Grandich Expects Gold Traders Will Have to Cover Shorts Soon
Source: FP Trading Desk (11/9/07)
“...It’s (gold) also likely to have a fairly good correction and consolidation (eventually), an event that has taken place often since the great Bull Run began around $250,” Peter Grandich wrote in a special alert of the Grandich Letter.
But the bad news: gold is no longer “cheap.”
“It’s also likely to have a fairly good correction and consolidation (eventually), an event that has taken place often since the great Bull Run began around $250,” he wrote in a special alert of the Grandich Letter. “These ‘two steps up and one step back’ moves have kept the majority of people out of gold (along with many closet bears who dress up as gold authorities/media persons but are really anti-gold).”

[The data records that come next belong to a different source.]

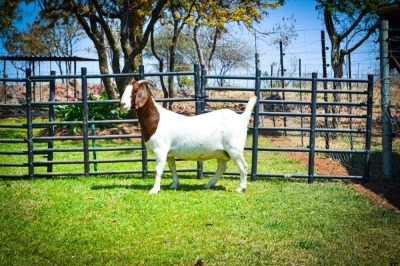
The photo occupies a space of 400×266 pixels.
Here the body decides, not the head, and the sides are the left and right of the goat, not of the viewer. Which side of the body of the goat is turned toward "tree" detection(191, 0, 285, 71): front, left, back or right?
right

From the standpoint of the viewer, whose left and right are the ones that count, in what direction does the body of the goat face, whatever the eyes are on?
facing to the left of the viewer

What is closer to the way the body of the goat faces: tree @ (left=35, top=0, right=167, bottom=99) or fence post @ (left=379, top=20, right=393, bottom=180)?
the tree

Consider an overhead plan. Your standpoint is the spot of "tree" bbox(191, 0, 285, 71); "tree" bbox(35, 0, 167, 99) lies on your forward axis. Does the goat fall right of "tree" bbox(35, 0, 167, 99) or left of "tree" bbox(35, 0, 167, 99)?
left

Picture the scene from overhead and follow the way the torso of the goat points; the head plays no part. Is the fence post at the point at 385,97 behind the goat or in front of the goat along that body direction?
behind

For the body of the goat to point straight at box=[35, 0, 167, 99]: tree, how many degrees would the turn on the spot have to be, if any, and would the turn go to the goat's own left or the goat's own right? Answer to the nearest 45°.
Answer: approximately 90° to the goat's own right

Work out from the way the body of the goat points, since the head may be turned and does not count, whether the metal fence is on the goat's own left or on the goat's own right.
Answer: on the goat's own right
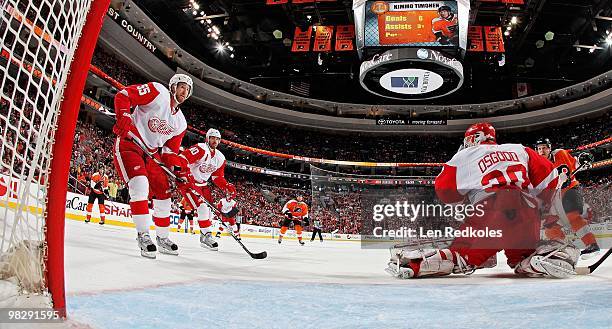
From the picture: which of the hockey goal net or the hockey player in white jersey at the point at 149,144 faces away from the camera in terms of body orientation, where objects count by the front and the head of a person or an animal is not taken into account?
the hockey goal net

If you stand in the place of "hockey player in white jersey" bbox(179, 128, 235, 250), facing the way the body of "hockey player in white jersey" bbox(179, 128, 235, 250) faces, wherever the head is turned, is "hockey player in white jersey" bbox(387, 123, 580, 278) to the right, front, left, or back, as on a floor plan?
front

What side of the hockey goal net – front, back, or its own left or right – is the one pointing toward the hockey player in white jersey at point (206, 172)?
front

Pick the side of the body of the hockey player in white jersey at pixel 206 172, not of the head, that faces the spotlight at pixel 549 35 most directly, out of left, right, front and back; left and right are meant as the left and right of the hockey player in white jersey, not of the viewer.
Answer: left

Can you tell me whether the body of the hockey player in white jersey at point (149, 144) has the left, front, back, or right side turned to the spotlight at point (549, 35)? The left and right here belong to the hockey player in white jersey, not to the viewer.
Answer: left

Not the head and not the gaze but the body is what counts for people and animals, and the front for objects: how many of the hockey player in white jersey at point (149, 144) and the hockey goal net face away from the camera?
1

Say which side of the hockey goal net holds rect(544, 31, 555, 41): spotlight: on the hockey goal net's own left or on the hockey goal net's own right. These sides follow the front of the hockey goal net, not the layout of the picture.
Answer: on the hockey goal net's own right

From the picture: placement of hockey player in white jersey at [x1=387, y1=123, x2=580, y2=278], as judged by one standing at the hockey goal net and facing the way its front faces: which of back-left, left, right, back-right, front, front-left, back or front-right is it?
right

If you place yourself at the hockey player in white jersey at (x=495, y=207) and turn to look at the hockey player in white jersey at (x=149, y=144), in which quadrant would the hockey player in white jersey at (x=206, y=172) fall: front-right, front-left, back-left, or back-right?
front-right

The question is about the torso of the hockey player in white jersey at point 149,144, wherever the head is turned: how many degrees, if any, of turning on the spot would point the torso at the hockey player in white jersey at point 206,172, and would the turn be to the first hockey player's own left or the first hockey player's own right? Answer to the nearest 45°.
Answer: approximately 135° to the first hockey player's own left

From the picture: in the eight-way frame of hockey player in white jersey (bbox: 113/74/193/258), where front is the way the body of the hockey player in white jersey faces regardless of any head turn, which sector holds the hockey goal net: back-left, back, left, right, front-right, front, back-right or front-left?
front-right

Mr. Grandich predicts that we are either in or close to having a commercial hedger failure on the Comex. He says these traders, who have been betting against gold since it was at US$600, have been able to cover during downdrafts in the past. And they may have to start to cover soon.
“The commercials haven’t been this short, for this long a period in recent memory,” he said in an interview, noting that this time the market is going against them too. “That is not something we’ve seen in recent memory.” He thinks the next couple of days should provide a lot of information as to how this might impact the gold price...
Before the end of the year, Mr. Grandich thinks gold will hit or come close to an all-time high, oil will break US$100 per barrel, and the Euro will either hit or exceed US$1.50. So don’t be surprised if Central Banks intervene in the currency markets, he said, adding that “the Europeans simply can’t deal with (they may have no choice over time) a US$1.50+ Euro.”